All these constructions are a marvel of film studio engineering and are adorned by a veritable tapestry of orchestrated lights and iridescent effects, so that it appears as if the film has taken us into the ethereal world of the stars in the sky, where the sun around which everything revolves is the movie camera. Therefore, the real stars of the real film studio – that is, Shah Rukh Khan, Aishwarya Rai, Madhuri Dixit and Jackie Shroff – are themselves transformed into extra-terrestrial cinematic images conjured together by top shots and pans, close-ups and dissolves and are drenched in the mystic light of filters and exposures and the exquisite work of make-up men and costume designers.


It is to the cinema techniques that conjure up this rarified world that Sanjay Leela Bhansali’s interpretation of Sarat Chandra’s novel is dedicated. His film is an extended demonstration of his passionate cohabitation with technique.


In that context Bhansali’s ‘Devdas’ (2002) is reminiscent of Mani Kaul’s ‘Uski Roti’ (1970) – both films made as intellectual extravaganzas. If the parameters defining Mani Kaul’s film were inspired by the cinema of Robert Bresson, Ingmar Bergman and Bunuel, Sanjay Leela Bhansali’s ‘Devdas’ has been shaped in the director’s mind by memories of two popular classics - ‘Mughal-e-Azam’ and ‘Pakeezah’.


Whether Bhansali’s ‘Devdas’ surpasses its own predecessors or not, depends entirely on its box office receipts. As the most expensive film production ever undertaken at Mumbai, it must necessarily meet the first requirement of the Popular Classic definition – it must recover costs and commissions and make a profit.

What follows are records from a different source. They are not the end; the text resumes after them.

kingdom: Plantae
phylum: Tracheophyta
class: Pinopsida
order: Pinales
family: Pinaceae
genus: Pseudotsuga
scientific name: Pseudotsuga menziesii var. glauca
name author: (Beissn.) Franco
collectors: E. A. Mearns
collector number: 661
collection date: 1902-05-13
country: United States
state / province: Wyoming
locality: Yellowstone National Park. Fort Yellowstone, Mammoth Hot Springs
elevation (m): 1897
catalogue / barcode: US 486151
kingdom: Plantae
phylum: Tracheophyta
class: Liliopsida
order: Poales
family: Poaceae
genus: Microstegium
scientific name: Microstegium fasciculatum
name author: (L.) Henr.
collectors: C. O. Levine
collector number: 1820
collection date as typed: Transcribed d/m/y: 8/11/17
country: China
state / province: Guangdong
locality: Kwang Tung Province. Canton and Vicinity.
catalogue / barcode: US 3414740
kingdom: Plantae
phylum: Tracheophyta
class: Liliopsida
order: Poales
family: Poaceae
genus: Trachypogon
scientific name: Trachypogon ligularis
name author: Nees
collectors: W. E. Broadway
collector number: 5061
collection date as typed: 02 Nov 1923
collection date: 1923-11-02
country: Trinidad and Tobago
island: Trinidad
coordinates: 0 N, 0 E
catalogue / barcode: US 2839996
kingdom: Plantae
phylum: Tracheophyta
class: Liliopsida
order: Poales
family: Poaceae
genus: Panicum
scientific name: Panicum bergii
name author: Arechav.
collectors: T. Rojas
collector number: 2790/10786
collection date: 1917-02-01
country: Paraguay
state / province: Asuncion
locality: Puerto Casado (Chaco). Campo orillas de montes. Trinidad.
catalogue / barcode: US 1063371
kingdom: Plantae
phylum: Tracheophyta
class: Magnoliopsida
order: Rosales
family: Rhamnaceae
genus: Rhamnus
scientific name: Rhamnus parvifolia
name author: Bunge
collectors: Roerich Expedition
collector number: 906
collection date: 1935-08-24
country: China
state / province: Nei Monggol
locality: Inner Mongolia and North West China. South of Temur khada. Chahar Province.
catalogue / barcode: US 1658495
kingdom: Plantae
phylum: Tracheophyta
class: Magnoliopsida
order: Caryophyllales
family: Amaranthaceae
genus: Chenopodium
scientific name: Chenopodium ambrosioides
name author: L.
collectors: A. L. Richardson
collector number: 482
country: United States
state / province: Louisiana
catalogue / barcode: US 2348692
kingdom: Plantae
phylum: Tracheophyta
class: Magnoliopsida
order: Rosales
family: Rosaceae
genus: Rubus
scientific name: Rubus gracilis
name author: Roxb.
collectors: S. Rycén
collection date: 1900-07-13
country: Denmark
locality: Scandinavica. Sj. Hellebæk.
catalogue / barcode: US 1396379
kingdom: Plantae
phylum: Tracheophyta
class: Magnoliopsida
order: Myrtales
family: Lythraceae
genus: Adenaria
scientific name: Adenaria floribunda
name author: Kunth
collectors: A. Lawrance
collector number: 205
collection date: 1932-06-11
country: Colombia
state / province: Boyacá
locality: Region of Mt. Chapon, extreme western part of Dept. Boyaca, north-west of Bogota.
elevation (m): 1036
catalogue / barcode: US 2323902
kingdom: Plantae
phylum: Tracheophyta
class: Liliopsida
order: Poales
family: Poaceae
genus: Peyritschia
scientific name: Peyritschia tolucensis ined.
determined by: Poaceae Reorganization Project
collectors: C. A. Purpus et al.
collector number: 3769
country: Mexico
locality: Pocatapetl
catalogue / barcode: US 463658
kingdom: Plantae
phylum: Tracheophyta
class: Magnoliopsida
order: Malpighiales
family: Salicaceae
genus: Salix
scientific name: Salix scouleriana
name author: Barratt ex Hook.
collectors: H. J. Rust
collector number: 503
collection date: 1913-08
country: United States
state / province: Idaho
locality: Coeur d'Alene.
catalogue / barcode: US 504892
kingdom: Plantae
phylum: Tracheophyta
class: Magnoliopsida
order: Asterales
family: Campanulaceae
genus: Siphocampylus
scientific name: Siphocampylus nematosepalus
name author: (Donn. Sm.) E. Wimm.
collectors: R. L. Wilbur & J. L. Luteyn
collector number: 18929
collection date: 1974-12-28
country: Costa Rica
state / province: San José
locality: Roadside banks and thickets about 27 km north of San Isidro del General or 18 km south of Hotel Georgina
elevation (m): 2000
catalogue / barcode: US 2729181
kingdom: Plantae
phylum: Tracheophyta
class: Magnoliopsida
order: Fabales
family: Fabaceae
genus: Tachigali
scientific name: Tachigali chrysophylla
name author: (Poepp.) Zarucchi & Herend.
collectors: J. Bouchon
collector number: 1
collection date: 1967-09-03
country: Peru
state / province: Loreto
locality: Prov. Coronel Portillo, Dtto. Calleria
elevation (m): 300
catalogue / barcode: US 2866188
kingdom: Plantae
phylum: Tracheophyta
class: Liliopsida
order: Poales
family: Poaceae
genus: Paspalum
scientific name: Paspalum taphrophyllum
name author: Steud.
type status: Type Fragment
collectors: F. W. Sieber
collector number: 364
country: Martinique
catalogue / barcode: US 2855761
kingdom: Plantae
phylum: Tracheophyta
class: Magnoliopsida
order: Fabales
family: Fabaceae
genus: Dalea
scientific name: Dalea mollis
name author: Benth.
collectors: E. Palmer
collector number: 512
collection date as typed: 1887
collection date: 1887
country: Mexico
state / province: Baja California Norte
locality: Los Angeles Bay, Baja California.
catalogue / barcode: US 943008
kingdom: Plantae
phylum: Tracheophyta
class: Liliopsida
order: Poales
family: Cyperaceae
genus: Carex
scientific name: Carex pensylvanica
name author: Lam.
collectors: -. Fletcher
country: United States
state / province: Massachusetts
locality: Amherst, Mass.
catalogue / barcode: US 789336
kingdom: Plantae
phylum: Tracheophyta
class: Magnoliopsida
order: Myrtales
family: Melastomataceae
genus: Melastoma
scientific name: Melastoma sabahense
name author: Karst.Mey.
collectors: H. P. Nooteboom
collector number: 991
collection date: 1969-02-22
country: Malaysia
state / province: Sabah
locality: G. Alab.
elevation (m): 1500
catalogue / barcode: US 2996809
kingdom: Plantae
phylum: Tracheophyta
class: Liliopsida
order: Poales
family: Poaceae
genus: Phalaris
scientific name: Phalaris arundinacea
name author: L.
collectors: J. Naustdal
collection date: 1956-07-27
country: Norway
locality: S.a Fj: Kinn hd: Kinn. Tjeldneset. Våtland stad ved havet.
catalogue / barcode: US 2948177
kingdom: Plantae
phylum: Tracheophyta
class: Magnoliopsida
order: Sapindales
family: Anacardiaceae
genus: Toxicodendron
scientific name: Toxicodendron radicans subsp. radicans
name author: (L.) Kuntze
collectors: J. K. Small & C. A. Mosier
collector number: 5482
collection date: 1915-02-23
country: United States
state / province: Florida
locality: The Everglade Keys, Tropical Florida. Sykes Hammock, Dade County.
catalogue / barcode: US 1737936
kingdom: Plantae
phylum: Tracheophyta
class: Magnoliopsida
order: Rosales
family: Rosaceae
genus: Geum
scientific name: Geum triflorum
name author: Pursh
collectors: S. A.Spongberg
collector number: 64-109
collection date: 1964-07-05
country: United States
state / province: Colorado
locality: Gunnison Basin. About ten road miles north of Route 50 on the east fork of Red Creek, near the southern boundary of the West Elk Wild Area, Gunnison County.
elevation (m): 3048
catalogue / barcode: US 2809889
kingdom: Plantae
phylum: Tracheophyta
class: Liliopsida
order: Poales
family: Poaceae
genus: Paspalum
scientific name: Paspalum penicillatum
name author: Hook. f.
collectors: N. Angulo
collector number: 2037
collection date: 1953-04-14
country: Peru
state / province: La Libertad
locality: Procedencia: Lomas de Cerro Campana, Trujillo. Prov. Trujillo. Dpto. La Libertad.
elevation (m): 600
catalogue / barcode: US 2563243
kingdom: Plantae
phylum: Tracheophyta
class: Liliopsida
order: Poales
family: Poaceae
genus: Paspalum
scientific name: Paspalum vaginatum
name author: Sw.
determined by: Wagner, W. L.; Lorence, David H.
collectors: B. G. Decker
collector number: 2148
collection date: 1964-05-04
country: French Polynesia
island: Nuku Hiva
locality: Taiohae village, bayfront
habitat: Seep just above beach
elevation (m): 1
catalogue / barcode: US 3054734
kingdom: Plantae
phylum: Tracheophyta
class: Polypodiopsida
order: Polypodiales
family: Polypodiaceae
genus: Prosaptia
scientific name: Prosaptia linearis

Other parameters for a film to be defined as a Popular Classic are that, firstly, it must be talked-about in exalted terms by its audience; secondly it must win appreciation at all levels – according to the film industry’s division of A-class, B-class and C-class centres for all the cities and towns; and thirdly it must have value as a re-run later.


What does seem apparent at this stage is that Bhansali’s ‘Devdas’ must compare favourably with Kamal Amrohi’s ‘Pakeezah’, because that is the film after which Bhansali has stylized his own film, advertently or unconsciously.


Is it going to be another ‘Pakeezah’ in the hall of fame or not? Will Ismail Darbar’s musical score for this film match the irresistible immortality of Ghulam Mohammad’s compositions for the Meena Kumari classic? Do the dances choreographed for Madhuri Dixit and Aishwarya Rai in ‘Devdas’ have the same seductive magic as the kathak numbers performed on similarly lavish sets by Meena Kumari and her troupe of dancers? These are the subliminal issues that will decide the popular status of Bhansali’s ‘Devdas’ in the years to come; and not so much the question whether the talented Shah Rukh Khan has performed at par with Dilip Kumar and K.L. Saigal.